President Biden promotes top staffers involved in mishandling classified documents
Top aides to President Biden involved in his mishandling of classified documents were given plum promotions within 24 hours of the release of special counsel Robert Hur’s damning report, The Post has learned.
Annie Tomasini, a Biden staffer since his Senate days, was named a deputy White House chief of staff on Feb. 8 — and the next day Richard Ruffner moved into Tomasini’s old gig as director of Oval Office operations.
“I don’t think it should shock anyone that the Biden administration promotes people who help them cover up Joe’s abuse of classified information,” said Jim Hanson, president of Worldstrat, a strategic consulting company.
Tomasini, 44, began her career with Biden as his press secretary in 2008 when he was a U.S. senator from Delaware, and worked as a deputy press secretary for him in 2009-2010 as vice president
On the 2020 campaign trail, she served as his traveling chief of staff and joined the administration as director of Oval Office operations when he moved to the White House. Biden’s niece Caroline reported to Tomasini during her uncle’s failed 2008 presidential campaign.
In November 2023, Tomasini was cited by the House Oversight Committee for having visited the Penn Biden Center “to take inventory of President Biden’s documents and materials” in March 2021. Classified documents were later found in the facility in November 2022.
The House Oversight Committee, which has also been investigating the scandal, has sought Tomasini for a transcribed interview but has so far met with stonewalling from the White House.
“The Department of Justice has failed to deliver accountability for President Biden’s mishandling of classified documents and now Biden aides involved in the scandal are getting promotions,” House Oversight Committee Chairman Rep. James Comer (R-Ky) told The Post.
“We’ve requested to interview Annie Tomasini about President Biden’s mishandling of classified documents but the White House is blocking her testimony and instead has promoted her to a senior role. The American people expect consequences for mishandling of classified information, not rewards,” he continued.
Richard Ruffner 33, began his career with the Bidens in 2014 as a special assistant to former Second Lady Jill Biden before getting a job with Vice President Biden in the last three months of his term.
Ruffner hung around the retired veep for nearly three years during his time out of office as a personal aide before decamping to the Boston Consulting Group, a management consulting company, in June 2020.
Ruffner’s name is also littered throughout the Hunter Biden hard drive in emails that suggest he is close to the larger family. One 2019 email shows Ruffner declining a $4,900 Venmo payment sent by Hunter Biden that had been earmarked for “dad.”
He rejoined Team Biden as deputy assistant to the president and director of Oval Office operations on Feb 9 — taking Tomasini’s old job — according to the Brookings Institute.

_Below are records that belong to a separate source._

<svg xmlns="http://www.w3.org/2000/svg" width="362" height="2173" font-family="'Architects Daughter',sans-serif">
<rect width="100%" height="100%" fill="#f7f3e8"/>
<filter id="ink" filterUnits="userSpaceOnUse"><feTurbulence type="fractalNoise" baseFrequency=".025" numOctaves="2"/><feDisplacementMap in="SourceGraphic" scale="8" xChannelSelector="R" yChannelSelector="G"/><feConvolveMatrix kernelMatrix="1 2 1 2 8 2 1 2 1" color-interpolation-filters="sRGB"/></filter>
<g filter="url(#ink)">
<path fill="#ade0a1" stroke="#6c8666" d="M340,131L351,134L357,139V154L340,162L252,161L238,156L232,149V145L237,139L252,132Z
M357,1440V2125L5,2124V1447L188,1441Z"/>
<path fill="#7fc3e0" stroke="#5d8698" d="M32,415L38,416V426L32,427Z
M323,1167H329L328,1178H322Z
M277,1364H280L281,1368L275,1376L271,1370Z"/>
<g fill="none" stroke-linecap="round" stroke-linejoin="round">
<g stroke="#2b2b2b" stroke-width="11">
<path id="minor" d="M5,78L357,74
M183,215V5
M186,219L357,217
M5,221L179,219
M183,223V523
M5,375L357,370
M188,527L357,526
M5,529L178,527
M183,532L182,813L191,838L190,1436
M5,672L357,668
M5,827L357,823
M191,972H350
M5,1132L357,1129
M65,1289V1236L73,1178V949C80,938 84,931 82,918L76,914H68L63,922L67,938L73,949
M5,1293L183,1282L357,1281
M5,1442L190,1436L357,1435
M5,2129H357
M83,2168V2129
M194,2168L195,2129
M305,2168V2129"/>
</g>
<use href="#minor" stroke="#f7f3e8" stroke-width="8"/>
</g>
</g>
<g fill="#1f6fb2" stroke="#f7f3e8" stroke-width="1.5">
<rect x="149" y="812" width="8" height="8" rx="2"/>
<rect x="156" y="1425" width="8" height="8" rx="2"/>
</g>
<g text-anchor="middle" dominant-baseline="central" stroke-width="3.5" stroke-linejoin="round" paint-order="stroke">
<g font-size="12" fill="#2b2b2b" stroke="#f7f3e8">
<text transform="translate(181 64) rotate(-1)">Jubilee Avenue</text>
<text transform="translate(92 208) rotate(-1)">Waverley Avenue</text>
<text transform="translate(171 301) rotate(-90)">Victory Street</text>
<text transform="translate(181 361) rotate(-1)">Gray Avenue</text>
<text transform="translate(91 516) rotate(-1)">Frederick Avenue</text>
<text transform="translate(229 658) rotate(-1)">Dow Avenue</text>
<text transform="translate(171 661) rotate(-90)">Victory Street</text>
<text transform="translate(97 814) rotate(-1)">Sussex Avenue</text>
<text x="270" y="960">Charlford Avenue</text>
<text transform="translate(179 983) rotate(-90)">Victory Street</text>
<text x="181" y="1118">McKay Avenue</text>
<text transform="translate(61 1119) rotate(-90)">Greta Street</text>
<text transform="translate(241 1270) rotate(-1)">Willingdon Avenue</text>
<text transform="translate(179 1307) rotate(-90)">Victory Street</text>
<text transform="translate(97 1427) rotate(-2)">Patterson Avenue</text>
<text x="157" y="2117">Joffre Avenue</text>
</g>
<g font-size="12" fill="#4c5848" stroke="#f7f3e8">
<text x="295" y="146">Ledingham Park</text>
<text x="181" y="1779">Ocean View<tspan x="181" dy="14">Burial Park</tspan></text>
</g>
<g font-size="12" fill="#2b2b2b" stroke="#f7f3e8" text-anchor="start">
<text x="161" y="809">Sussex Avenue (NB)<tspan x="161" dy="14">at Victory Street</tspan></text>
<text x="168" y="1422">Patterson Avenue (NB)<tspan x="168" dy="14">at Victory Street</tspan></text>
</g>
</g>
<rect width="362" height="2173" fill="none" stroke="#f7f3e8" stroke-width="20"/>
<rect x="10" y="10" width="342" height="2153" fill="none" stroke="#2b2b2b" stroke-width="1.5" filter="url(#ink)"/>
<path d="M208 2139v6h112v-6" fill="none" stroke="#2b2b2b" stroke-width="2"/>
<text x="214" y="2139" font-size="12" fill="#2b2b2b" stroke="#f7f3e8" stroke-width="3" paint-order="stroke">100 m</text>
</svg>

On Feb 8, Special Counsel Robert Hur released the findings of his probe into President Biden’s handing of classified documents, finding that the president “willfully retained and disclosed classified materials” but that he would not bring criminal charges because a jury would likely find Biden to be an “elderly man with a poor memory.”
Ruffner’s final months with then-Vice President Biden came into the spotlight after classified documents were discovered at Biden’s Delaware home in January 2023.

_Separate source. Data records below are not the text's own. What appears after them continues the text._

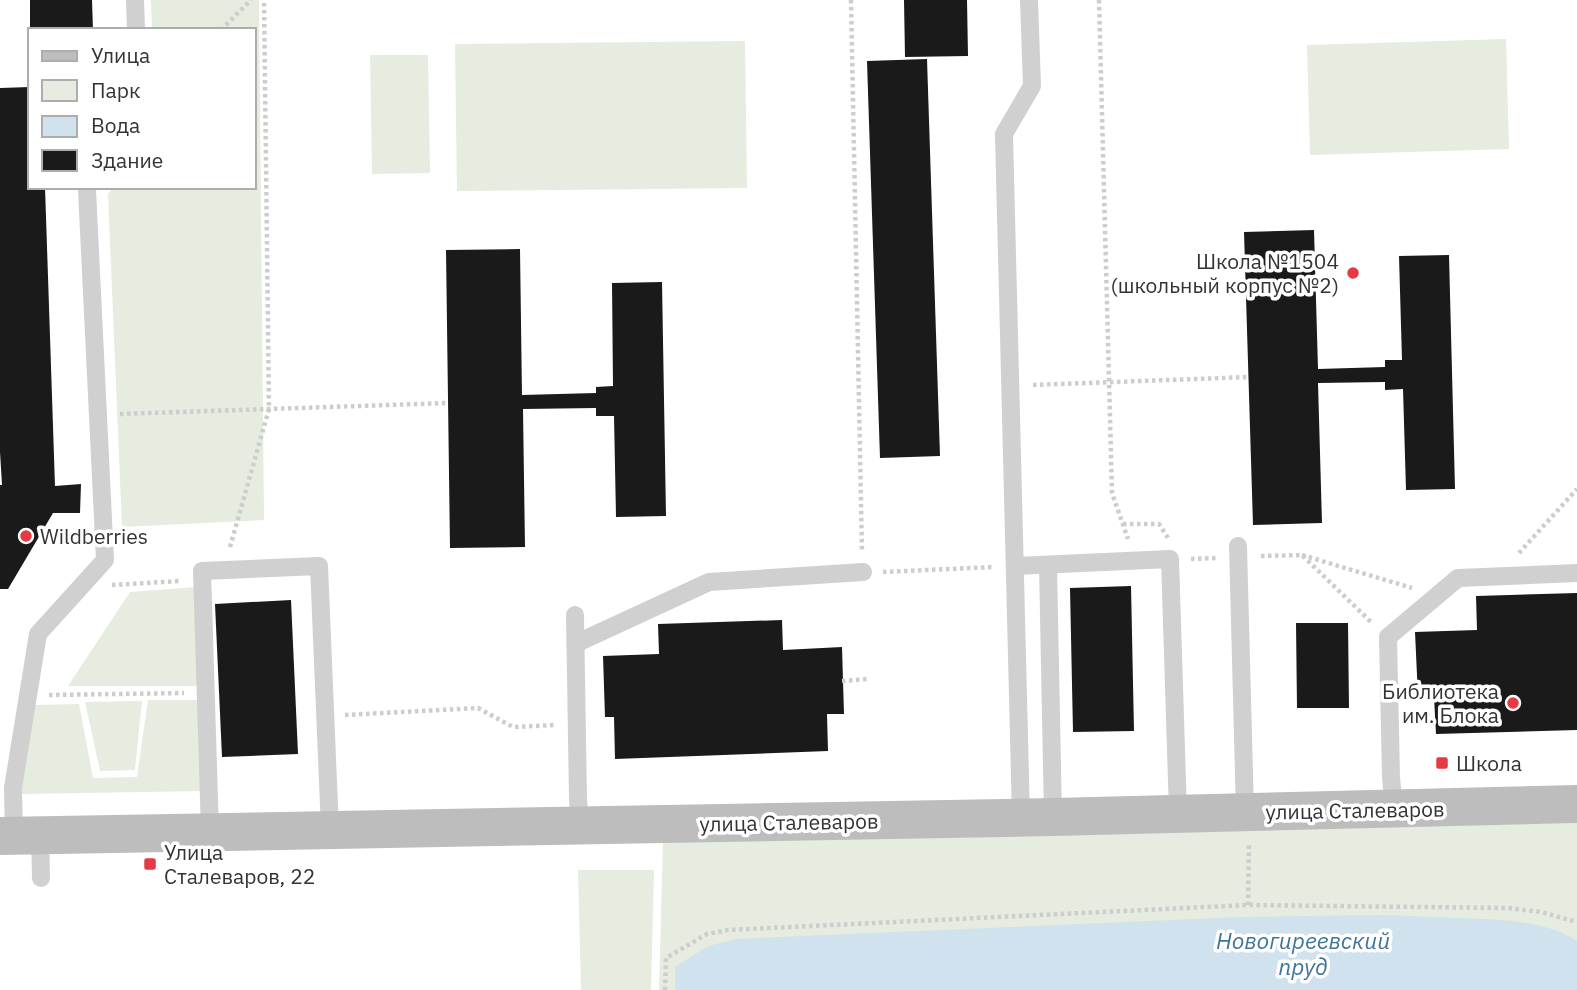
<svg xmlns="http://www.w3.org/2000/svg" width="1577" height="990" viewBox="0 0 1577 990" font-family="'IBM Plex Sans',sans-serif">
<rect width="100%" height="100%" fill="#fff"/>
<!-- green -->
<g fill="#e6ecdf">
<polygon points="151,0 259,0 264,520 122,527 108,194 114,187 254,187 254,30 152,30"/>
<polygon points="1506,39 1509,149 1310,155 1307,45"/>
<polygon points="745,41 747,188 457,191 455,44"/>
<polygon points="370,55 428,55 430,173 372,174"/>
<polygon points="196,587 199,686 68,686 130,592"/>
<polygon points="148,700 200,700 204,791 21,794 35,705 79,704 93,778 137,777"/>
<polygon points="142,701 135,770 100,771 85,702"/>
<polygon points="1577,823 1577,990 659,990 663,840"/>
<polygon points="578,870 654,870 651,990 581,990"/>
</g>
<!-- water -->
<path fill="#cfe2ee" d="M1382 915C1408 916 1434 917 1459 918 1499 920 1543 919 1577 941V990H675V967L708 946 736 939 1242 917Z"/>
<!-- building -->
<g fill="#1a1a1a">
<polygon points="30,0 92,0 93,30 30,30"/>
<polygon points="904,0 967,0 968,56 905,57"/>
<polygon points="927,59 940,456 880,458 867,61"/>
<polygon points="30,87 30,187 45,187 55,486 81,484 80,513 53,513 8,589 0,589 0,485 2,485 0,452 0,88"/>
<polygon points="1314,230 1318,369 1385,367 1385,360 1402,360 1399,256 1449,255 1455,489 1406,490 1403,389 1385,390 1385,382 1318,383 1322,523 1253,525 1244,232"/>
<polygon points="520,249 522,395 596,393 596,387 613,386 612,283 662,282 666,516 616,517 614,416 596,416 596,408 523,409 525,547 450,548 446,250"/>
<polygon points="1131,586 1134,731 1073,732 1070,588"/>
<polygon points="1577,593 1577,730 1436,734 1434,697 1418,697 1415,632 1477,630 1476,596"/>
<polygon points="291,600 298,754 222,757 215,604"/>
<polygon points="782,620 783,650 842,647 844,714 827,714 828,751 615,759 614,717 605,717 603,656 659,654 658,624"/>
<polygon points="1296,623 1348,623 1349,708 1297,708"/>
</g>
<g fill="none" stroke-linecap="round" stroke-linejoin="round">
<!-- path -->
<g stroke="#cdcdcd" stroke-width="4.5" stroke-dasharray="3.5 3.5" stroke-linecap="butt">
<polyline points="851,0 862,552"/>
<polyline points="1099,0 1112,493 1128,539"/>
<polyline points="221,30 251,0"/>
<polyline points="1033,385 1249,377"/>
<polyline points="120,414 448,403"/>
<polyline points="1123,524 1159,524 1168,538"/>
<polyline points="230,547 269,409 264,0"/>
<polyline points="1519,553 1577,489"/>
<polyline points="1302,555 1412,588"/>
<polyline points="1261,556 1302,555 1372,623"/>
<polyline points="1191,559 1218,558"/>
<polyline points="883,572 993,567"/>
<polyline points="112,585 180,581"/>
<polyline points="842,681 867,679"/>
<polyline points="49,695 184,693"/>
<polyline points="345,715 478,708 513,727 555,725"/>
<polyline points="1248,905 1249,844"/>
<polyline points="665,990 666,958 707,934 728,930 1248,905 1508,908 1541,912 1577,922"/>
</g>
<!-- service -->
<g stroke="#d0d0d0" stroke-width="18">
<polyline points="135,0 136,30"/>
<polyline points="1238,546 1245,812"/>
<polyline points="1048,565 1053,817"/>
<polyline points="1015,566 1170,559 1178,813"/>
<polyline points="575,615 578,799 580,826"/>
<polyline points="577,643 709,582 863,572"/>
<polyline points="1394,809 1391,777 1388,637 1458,578 1577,573"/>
<polyline points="1021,818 1004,134 1032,86 1029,0"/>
<polyline points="210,832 202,571 319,566 330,830"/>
<polyline points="14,836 13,788 38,634 105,560 87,190 88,187"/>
<polyline points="40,836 41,878"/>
</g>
<!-- secondary -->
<polyline stroke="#bdbdbd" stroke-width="38" points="0,836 1053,817 1577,804"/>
</g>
<!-- markers -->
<g fill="#e63946" stroke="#fff" stroke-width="2.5">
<circle cx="1353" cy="273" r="7"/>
<circle cx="26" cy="536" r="7"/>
<circle cx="1513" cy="703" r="7"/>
<rect x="1435" y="756" width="14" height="14" rx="3.5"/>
<rect x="143" y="857" width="14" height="14" rx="3.5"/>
</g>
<g text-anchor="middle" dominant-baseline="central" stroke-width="7" stroke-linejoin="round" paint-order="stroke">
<!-- poi labels -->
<g font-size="21" fill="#333" stroke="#fff" text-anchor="start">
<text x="1339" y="261" text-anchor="end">Школа №1504<tspan x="1339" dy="24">(школьный корпус №2)</tspan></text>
<text x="40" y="536">Wildberries</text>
<text x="1499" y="691" text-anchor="end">Библиотека<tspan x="1499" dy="24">им. Блока</tspan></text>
<text x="1456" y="763">Школа</text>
<text x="164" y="852">Улица<tspan x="164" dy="24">Сталеваров, 22</tspan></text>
</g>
<!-- street labels -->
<g font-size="21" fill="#333" stroke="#fff">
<text transform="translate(1355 810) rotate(-1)">улица Сталеваров</text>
<text transform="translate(789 822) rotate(-1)">улица Сталеваров</text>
</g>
<!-- water labels -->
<g font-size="23" font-style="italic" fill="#3f7597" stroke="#fff">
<text x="1303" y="940">Новогиреевский<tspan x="1303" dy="26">пруд</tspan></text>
</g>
</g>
<!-- legend -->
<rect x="28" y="28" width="228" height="161" fill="#ffffff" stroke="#adadad" stroke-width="2"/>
<rect x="42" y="51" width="35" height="10" fill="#bdbdbd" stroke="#adadad" stroke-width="2"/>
<text x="91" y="63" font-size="21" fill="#333333">Улица</text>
<rect x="42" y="80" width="35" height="21" fill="#e6ecdf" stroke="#adadad" stroke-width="2"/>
<text x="91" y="98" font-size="21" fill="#333333">Парк</text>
<rect x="42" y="116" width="35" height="21" fill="#cfe2ee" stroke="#adadad" stroke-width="2"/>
<text x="91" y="133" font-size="21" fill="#333333">Вода</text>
<rect x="42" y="150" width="35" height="21" fill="#1a1a1a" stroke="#adadad" stroke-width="2"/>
<text x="91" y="168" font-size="21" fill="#333333">Здание</text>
</svg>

Ruffner’s role in the removal of documents was first revealed by Kathy Chung during testimony she offered to the House Oversight Committee in November.
Chung, another Biden aide, was given her job with the elder Biden in 2012 after “Hunter Biden called me and asked me if I was interested in the position,” she told the committee.
In her official testimony, Chung named Ruffner — along with other Biden hands like Steve Ricchetti, Melinda Medlin, and Sam Salk — as people who transported then-undiscovered classified materials from the General Services Administration facility to a different D.C. office.